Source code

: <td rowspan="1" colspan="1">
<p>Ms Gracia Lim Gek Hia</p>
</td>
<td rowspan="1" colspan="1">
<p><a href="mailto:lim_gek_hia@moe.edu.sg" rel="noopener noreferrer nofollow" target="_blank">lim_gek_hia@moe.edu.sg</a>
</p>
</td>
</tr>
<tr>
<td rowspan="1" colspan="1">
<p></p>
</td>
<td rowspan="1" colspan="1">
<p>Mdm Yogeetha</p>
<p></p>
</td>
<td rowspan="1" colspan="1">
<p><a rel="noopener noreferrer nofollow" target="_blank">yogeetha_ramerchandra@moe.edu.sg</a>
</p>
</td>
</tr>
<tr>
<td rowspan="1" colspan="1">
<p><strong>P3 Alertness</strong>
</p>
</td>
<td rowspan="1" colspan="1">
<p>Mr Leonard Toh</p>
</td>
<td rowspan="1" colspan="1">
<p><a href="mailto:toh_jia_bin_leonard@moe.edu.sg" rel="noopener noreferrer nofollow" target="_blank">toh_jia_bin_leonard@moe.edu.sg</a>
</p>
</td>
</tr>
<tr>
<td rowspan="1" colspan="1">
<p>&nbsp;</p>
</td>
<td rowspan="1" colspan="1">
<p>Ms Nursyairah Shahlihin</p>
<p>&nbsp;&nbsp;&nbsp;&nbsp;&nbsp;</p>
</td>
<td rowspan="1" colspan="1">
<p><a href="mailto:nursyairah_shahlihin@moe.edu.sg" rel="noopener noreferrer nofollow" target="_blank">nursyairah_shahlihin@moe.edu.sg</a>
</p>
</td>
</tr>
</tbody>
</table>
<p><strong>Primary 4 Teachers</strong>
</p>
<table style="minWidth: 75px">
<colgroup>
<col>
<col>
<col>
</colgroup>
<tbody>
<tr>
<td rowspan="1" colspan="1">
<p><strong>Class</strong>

What is required =
Every line in the records has to be written out again exactly.

Result =
Source code

: <td rowspan="1" colspan="1">
<p>Ms Gracia Lim Gek Hia</p>
</td>
<td rowspan="1" colspan="1">
<p><a href="mailto:lim_gek_hia@moe.edu.sg" rel="noopener noreferrer nofollow" target="_blank">lim_gek_hia@moe.edu.sg</a>
</p>
</td>
</tr>
<tr>
<td rowspan="1" colspan="1">
<p></p>
</td>
<td rowspan="1" colspan="1">
<p>Mdm Yogeetha</p>
<p></p>
</td>
<td rowspan="1" colspan="1">
<p><a rel="noopener noreferrer nofollow" target="_blank">yogeetha_ramerchandra@moe.edu.sg</a>
</p>
</td>
</tr>
<tr>
<td rowspan="1" colspan="1">
<p><strong>P3 Alertness</strong>
</p>
</td>
<td rowspan="1" colspan="1">
<p>Mr Leonard Toh</p>
</td>
<td rowspan="1" colspan="1">
<p><a href="mailto:toh_jia_bin_leonard@moe.edu.sg" rel="noopener noreferrer nofollow" target="_blank">toh_jia_bin_leonard@moe.edu.sg</a>
</p>
</td>
</tr>
<tr>
<td rowspan="1" colspan="1">
<p>&nbsp;</p>
</td>
<td rowspan="1" colspan="1">
<p>Ms Nursyairah Shahlihin</p>
<p>&nbsp;&nbsp;&nbsp;&nbsp;&nbsp;</p>
</td>
<td rowspan="1" colspan="1">
<p><a href="mailto:nursyairah_shahlihin@moe.edu.sg" rel="noopener noreferrer nofollow" target="_blank">nursyairah_shahlihin@moe.edu.sg</a>
</p>
</td>
</tr>
</tbody>
</table>
<p><strong>Primary 4 Teachers</strong>
</p>
<table style="minWidth: 75px">
<colgroup>
<col>
<col>
<col>
</colgroup>
<tbody>
<tr>
<td rowspan="1" colspan="1">
<p><strong>Class</strong>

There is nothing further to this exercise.